Christ’s firm intention here to insist on the absolute necessity of His taking up a position
before both John and Peter of one less than they, reveals to us the importance and
seriousness of the practice of the mystery of humility and submission in serving the
Church, in the priesthood and in the Christian life in general. It is the basic way of
entering into righteousness. “For I have given you an example, that you also should do
as I have done to you. If you know these things, blessed are you if you do them” (Jn
13:15, 17).
The truth that we monks must never forget, is that Christ here abruptly reverses the
normal order of things in order that we should be vigilant.
Christ here rejects the human concept of justice and turns it upside down.
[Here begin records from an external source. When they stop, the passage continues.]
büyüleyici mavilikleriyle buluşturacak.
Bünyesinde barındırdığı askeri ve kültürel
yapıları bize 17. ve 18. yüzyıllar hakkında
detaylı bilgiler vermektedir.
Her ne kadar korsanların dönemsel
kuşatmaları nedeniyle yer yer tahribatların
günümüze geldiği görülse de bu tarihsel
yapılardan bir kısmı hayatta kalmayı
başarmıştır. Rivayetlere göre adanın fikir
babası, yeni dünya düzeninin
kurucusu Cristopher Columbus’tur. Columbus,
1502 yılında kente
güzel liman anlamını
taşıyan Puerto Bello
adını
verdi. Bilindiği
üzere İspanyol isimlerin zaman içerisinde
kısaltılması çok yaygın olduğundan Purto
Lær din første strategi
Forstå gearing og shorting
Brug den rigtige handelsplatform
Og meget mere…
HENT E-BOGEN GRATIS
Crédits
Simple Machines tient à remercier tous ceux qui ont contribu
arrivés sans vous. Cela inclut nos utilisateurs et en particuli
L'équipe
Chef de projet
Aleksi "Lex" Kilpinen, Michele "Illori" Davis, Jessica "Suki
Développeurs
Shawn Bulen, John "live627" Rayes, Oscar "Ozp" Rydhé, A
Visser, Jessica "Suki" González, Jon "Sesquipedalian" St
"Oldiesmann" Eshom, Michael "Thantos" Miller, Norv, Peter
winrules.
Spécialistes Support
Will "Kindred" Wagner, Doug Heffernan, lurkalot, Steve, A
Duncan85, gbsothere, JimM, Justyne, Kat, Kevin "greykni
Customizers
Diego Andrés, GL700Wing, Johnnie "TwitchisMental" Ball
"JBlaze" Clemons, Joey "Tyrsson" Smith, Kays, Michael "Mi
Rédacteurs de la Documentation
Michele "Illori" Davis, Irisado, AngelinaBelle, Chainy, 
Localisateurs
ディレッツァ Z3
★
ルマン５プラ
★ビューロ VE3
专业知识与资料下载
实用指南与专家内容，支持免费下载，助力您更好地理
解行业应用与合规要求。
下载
He rejects
every logic of self-defense and pours scorn on it, for after He has bowed His head
beneath the hand of John we can no longer ask with dignity “Who is the greatest?” Our
dignity lies in our deliberate and insistent relinquishment of every dignity and in
surrendering it to those who are less than we. We can no longer uphold claims to
leadership or priority or privilege, for the extent to which we humble ourselves before
the community is what establishes our righteousness and our true leadership, and our
actions are to be commended in proportion to our renunciation of our worthiness.
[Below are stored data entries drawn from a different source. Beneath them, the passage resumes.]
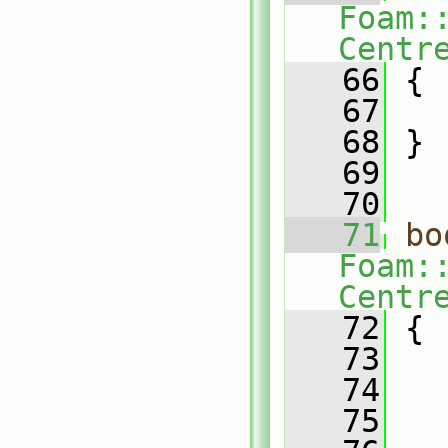
Foam:
Centr
   66
 {
   67
   68
 }
   69
   70
   71
bo
Foam:
Centr
   72
 {
   73
   74
   
   75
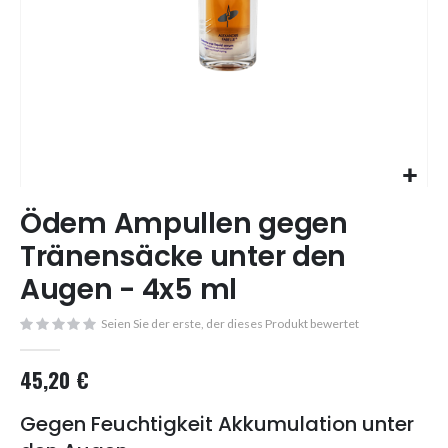
Skip
Ödem Ampullen gegen
to
the
Tränensäcke unter den
beginning
Augen - 4x5 ml
of
the
images
Seien Sie der erste, der dieses Produkt bewertet
gallery
45,20 €
Gegen Feuchtigkeit Akkumulation unter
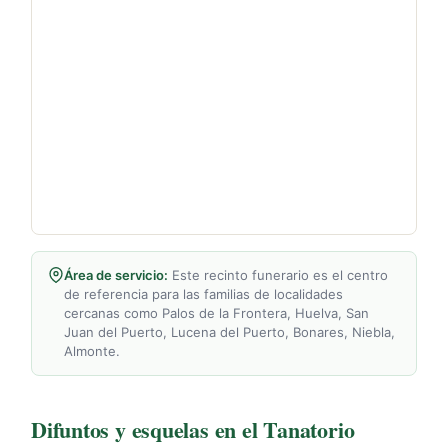
Área de servicio:
Este recinto funerario es el centro
de referencia para las familias de localidades
cercanas como Palos de la Frontera, Huelva, San
Juan del Puerto, Lucena del Puerto, Bonares, Niebla,
Almonte.
Difuntos y esquelas en el Tanatorio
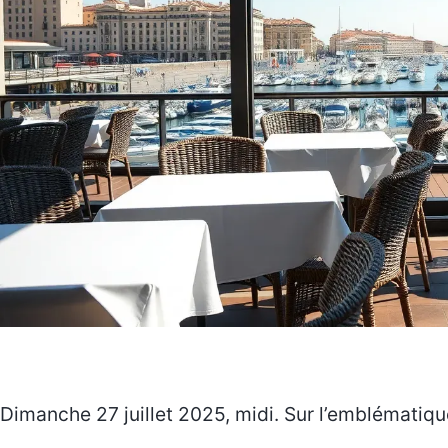
Dimanche 27 juillet 2025, midi. Sur l’emblématiq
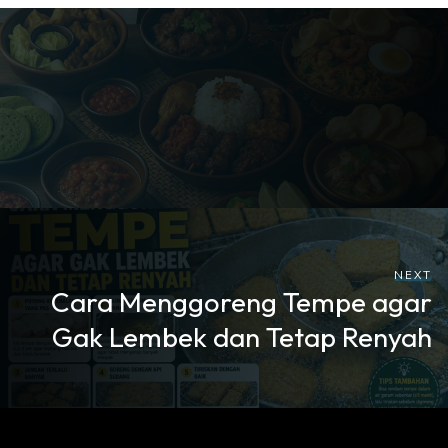
NEXT
Cara Menggoreng Tempe agar
Gak Lembek dan Tetap Renyah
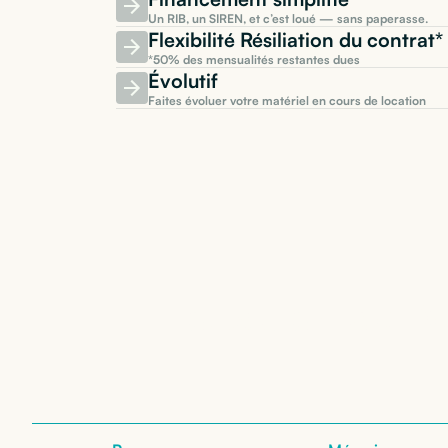
Un RIB, un SIREN, et c’est loué — sans paperasse.
Flexibilité Résiliation du contra
*50% des mensualités restantes dues
Évolutif
Faites évoluer votre matériel en cours de location
Location de
De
John the Baptist’s readiness to baptize Christ was also an act of obedience and
submission, which may be compared with the humble and modest response of the
Virgin Mary, when God chose her to bear Christ. The obedience and submission of John
the Baptist to the Lord’s command to baptize Him prepared the way for Christ to enact,
within the rite of the mystery of baptism, the amazing mystery of humility, which He
called the mystery of the fulfillment of righteousness. He in the Jordan, as later when He
washed the disciples’ feet, the Lord demonstrates His submission, like a slave, under the
hand of John to abolish the shame of man, who refused to submit under the hand of
God.
Once again we stop to contemplate how heaven was moved by the humble acts of the
Lord Jesus. When Christ was born and laid in a manger in a stable, the heavens opened,
and the angel and the hosts of heaven appeared to announce the good news of a great
salvation, and to glorify God. Here at the Jordan the same thing happens. The heavens
open, the Holy Spirit appears visibly, and the voice of the Father Himself announces the
identity of this Man bowing His head before John. “This is my beloved Son, with whom
I am well pleased” (Mt 3:17). So it is that, in so far as man on earth humbles himself,
God reveals Himself and with the angels of heaven gives man glory.
We notice too that the Holy Spirit alights on Christ as He bows Himself down, taking
the form of a dove. He does not appear as a tongue of flame as on the day of Pentecost,
nor as a heavy hand upon the head as happened to the Old Testament prophets, for the
Holy Spirit chooses the form in which He appears, according to the condition of the one
He comes upon. So the Spirit chose the form of the gentle dove to reveal the nature of
the heart of Jesus and His great meekness, love and humility.
How much we need today the meekness of this heart of Jesus, as He stands bowing
down before John in simple humility and submission, so that the Holy Spirit may come
upon us in the form of a dove, to bring us closer to the Jesus of the Jordan and unite our
hearts together with that gentle, humble heart!
At the Nativity we took the meekness of infancy as a standard by which to live at all
times to be prepared to enter the Kingdom of Heaven. At the Jordan we take the bowed
head of Christ as a standard by which we may be prepared to live in humble fellowship
with the Holy Spirit, and as a vocation to live out in the world.
For just as Christ urged us to go back and remain always as children so that we may
enter the Kingdom of Heaven, He urges us too to be meek as doves. This is the
anointing we need for service and to live in the world. Christ is always ready to give us
the spirit of infant humility according to His stature in Bethlehem, and the spirit of the
humility of the dove according to His stature in the Jordan, so that we may be prepared
outwardly and inwardly to attain the full stature of Christ.